Automattic cloned WP Engine’s paid ACF Premium plugin and is distributing it for free. Many in the WordPress community disapprove of this action, expressing concerns that it undermines the plugin and theme ecosystem.
Advanced Custom Fields Plugin
Advanced Custom Fields (ACF) is a WordPress plugin that’s popular with WordPress website developers because it enables them to create custom fields that WordPress publishers and authors can use.
Custom fields allows developers to take full control of the editing screens to add things like a form for building structured data specific for a kind of WordPress page like Schema.org markup for ecommerce, news, legal or medical context. A custom field can be used to give article authors a place to enter the author name or a featured quote.
Website developers and use ACF to enable authors to add author bios, featured quotes, or article metadata like publication date, modification data or links to sources. For example, a field for a featured quote can be used so that authors can input what the featured quote says and it’ll appear in the article using all the predefined styling. All the author needs to do is fill in the form and hit the submit button.
ACF was developed by a company named Delicious Brains which was acquired by WP Engine in 2022 which assumed responsibility for developing and updating the free and premium versions.
WordPress Freemium Ecosystem
ACF is popular because it built trust and authoritativeness as a solid plugin through the use of the freemium WordPress business model. Plugin and theme developers use the freemium business model to offer a free version of their software and a premium version that offers additional functionality. Offering a highly functional and useful free version increases the popularity and goodwill of a plugin or theme with basic users and the more advanced users are able to try the functionality of the free version then choose the premium version for the additional features. It can take years to build that goodwill, trust and authoritativeness with users.
The developers of plugins like Yoast and Wordfence spend thousands of hours developing and promoting their free plugins, which are then installed on millions of websites. They put all that effort into the free versions to upsell their premium products.
Timeline: Automattic Forks ACF
In the context of WordPress plugins and themes, the term “forking” refers to the creation of an independent version of an existing WordPress plugin or theme using the source code of the original version to create a different version. Forking is made possible with open source licenses. All plugins and themes that are derivatives of WordPress must be developed with an open source license.
Forking of a theme or plugin sometimes happens when a developer abandons their project and an interested party decides to continue developing their version of the software, a “forked” version of the original.
October 3, 2024 Automattic Releases Independent Updates
Automattic locked ACF plugin out of the WordPress.org servers, preventing ACF customers from updating their versions of the plugin directly from WordPress.org servers, forcing WP Engine to create a workaround on October 3rd.
WP Engine announced:
“On October 3, we released new versions of our widely used plugins, featuring independent update capabilities and updates delivered directly from WP Engine.
While WP Engine and Flywheel customers are already protected by the WP Engine update system and don’t need to take any action, community members are encouraged to download these versions of our free, open-source plugins and updates directly from the ACF and NitroPack websites to ensure they receive updates directly from us.
If you’re running v6.3.2 or earlier of ACF, or have been forcibly switched to “Secure Custom Fields” without your consent, you can install ACF 6.3.8 directly from the ACF website, or follow these instructions to fix the issue.
These efforts support our customers and plugin users and seek to protect the community at large.”
Screenshot Of ACF Plugin Changelog Showing Lockout Workaround
On October 5th Automattic notified WP Engine of a vulnerability in the ACF plugin and announced it on a now deleted post on X (formerly Twitter).
Screenshot Of Post On X By Automattic
October 7th: WP Engine Fixes ACF Vulnerability
On October 7th, WP Engine fixed the plugin vulnerability, as noted in their changelog.

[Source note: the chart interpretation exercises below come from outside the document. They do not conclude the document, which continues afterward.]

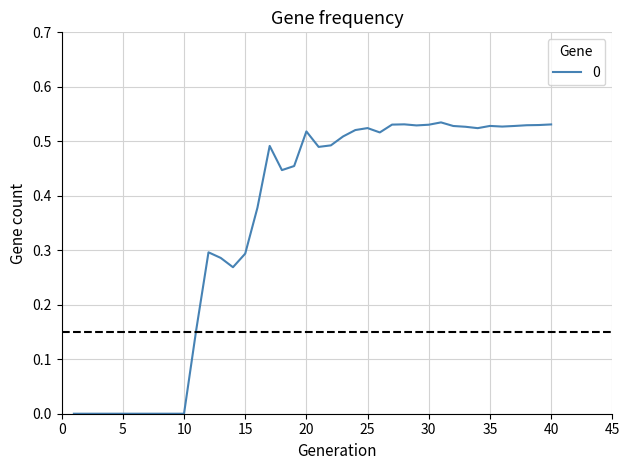

How many lines are shown in the chart?

1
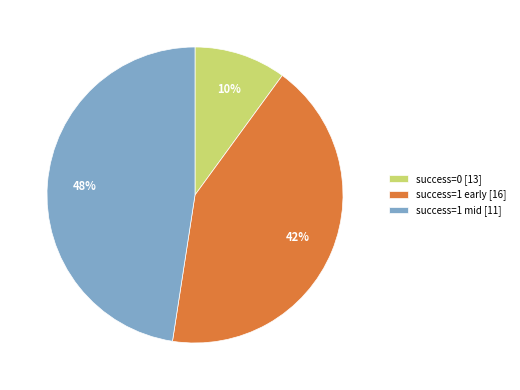

Is there a majority slice in this chart?

No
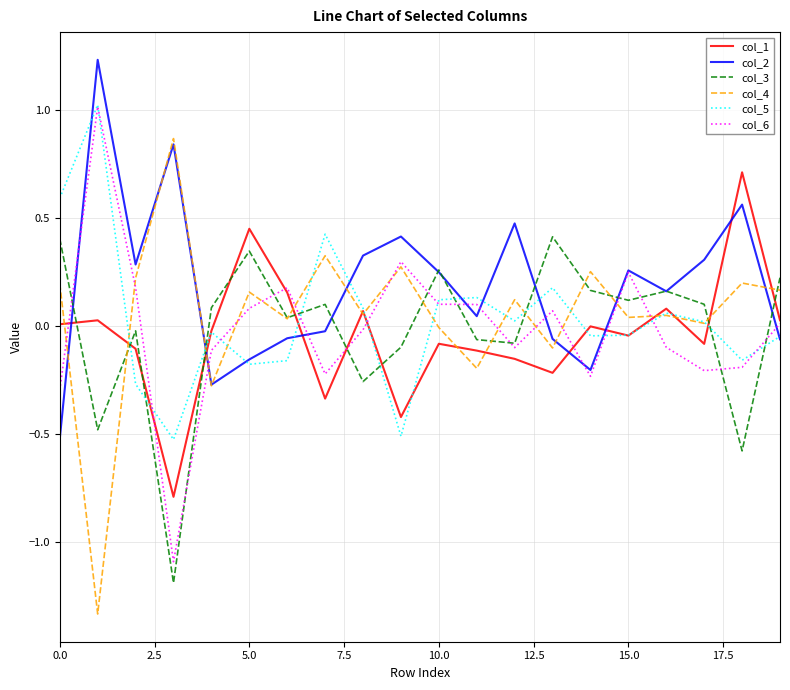

How many values in the col_2 series are below 0?

8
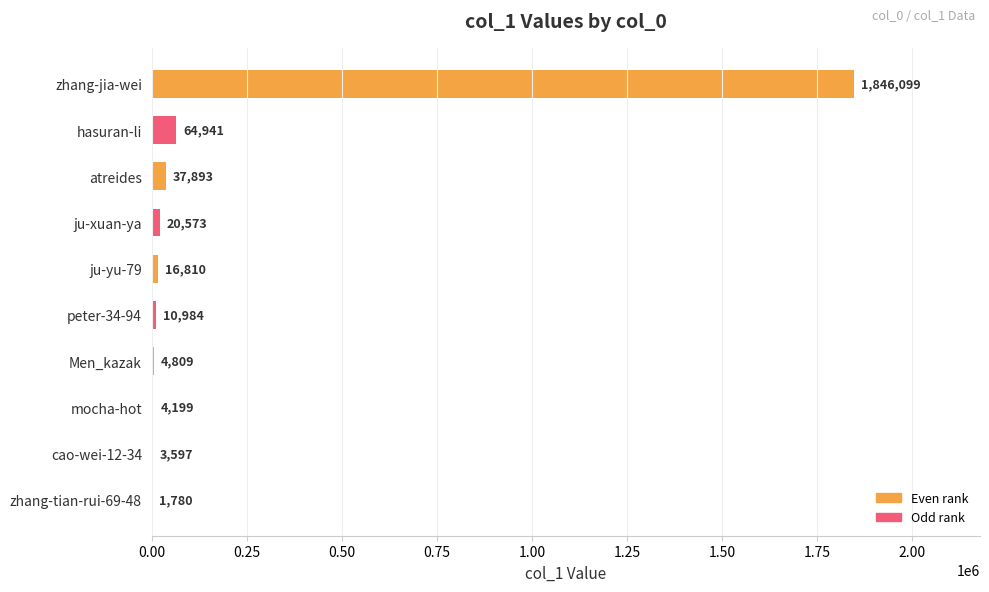

Between ju-xuan-ya and zhang-jia-wei, which is larger?

zhang-jia-wei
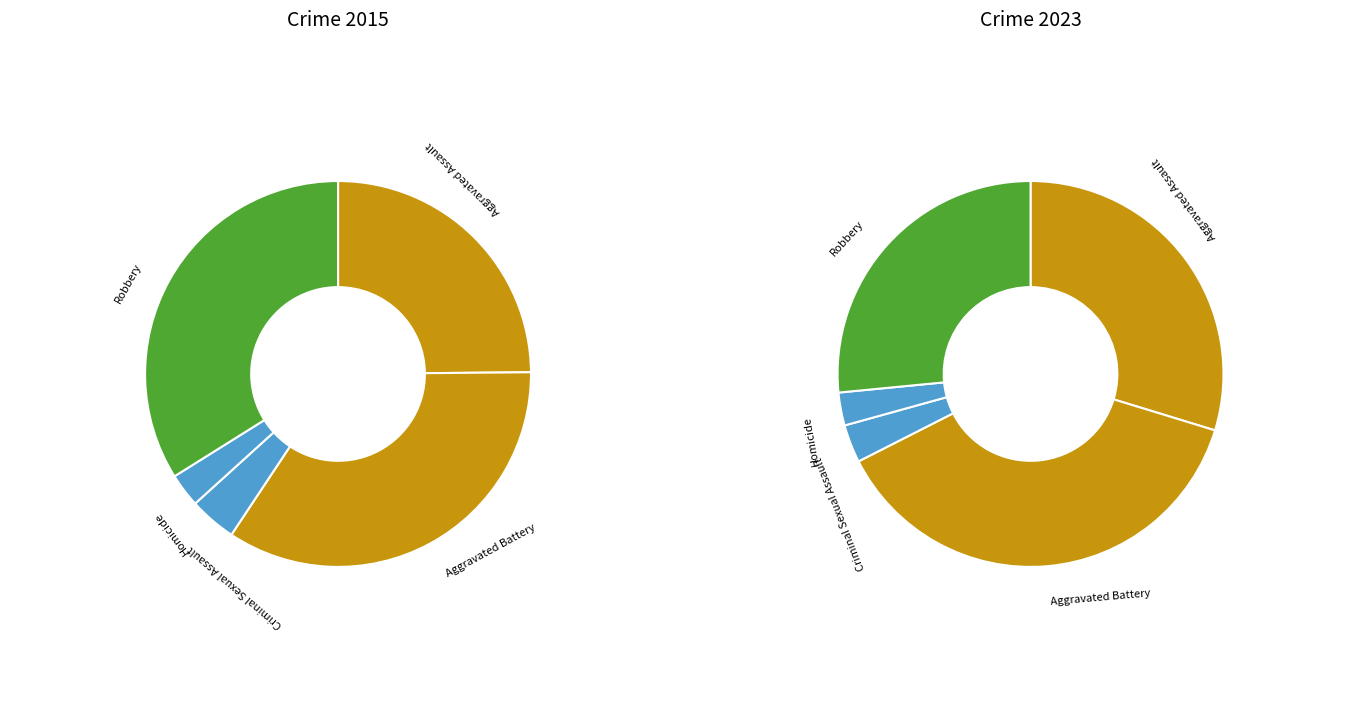

Which series has the largest range (max minus min)?

2015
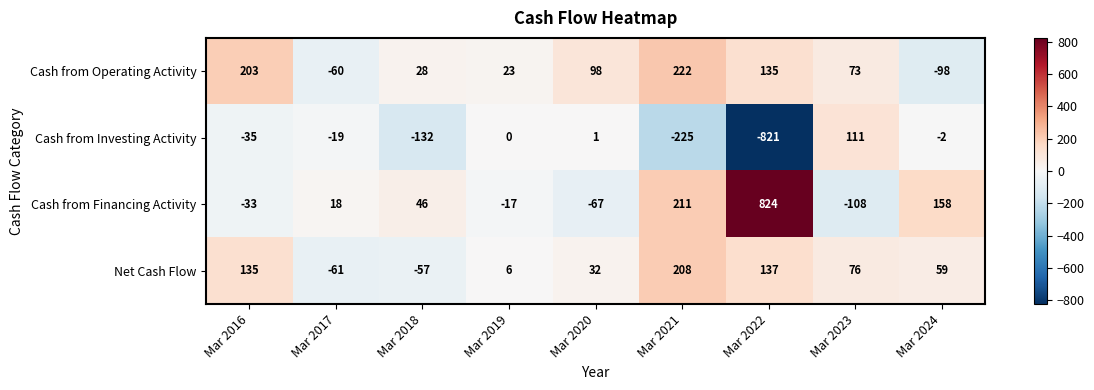

At which label is Cash from Operating Activity closest to 62?

Mar 2023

Screenshot Of ACF Changelog About Security Patch
October 12, 2024: Automattic Forks ACF
But then, on October 12th, Automattic forked WP Engine’s ACF plugin, renaming it Secure Custom Forms (SCF) and replaced the ACF plugin in the official WordPress plugin respository with their fork, using the same URL formerly used by the ACF plugin. Matt Mullenweg posted an announcement on WordPress.org citing security concerns as the reason for forking ACF but later in the announcement also citing WP Engine’s lawsuit seeking relief from Mullenweg’s actions.
Mullenweg wrote:
“On behalf of the WordPress security team, I am announcing that we are invoking point 18 of the plugin directory guidelines and are forking Advanced Custom Fields (ACF) into a new plugin, Secure Custom Fields. SCF has been updated to remove commercial upsells and fix a security problem.
…This is a rare and unusual situation brought on by WP Engine’s legal attacks, we do not anticipate this happening for other plugins.”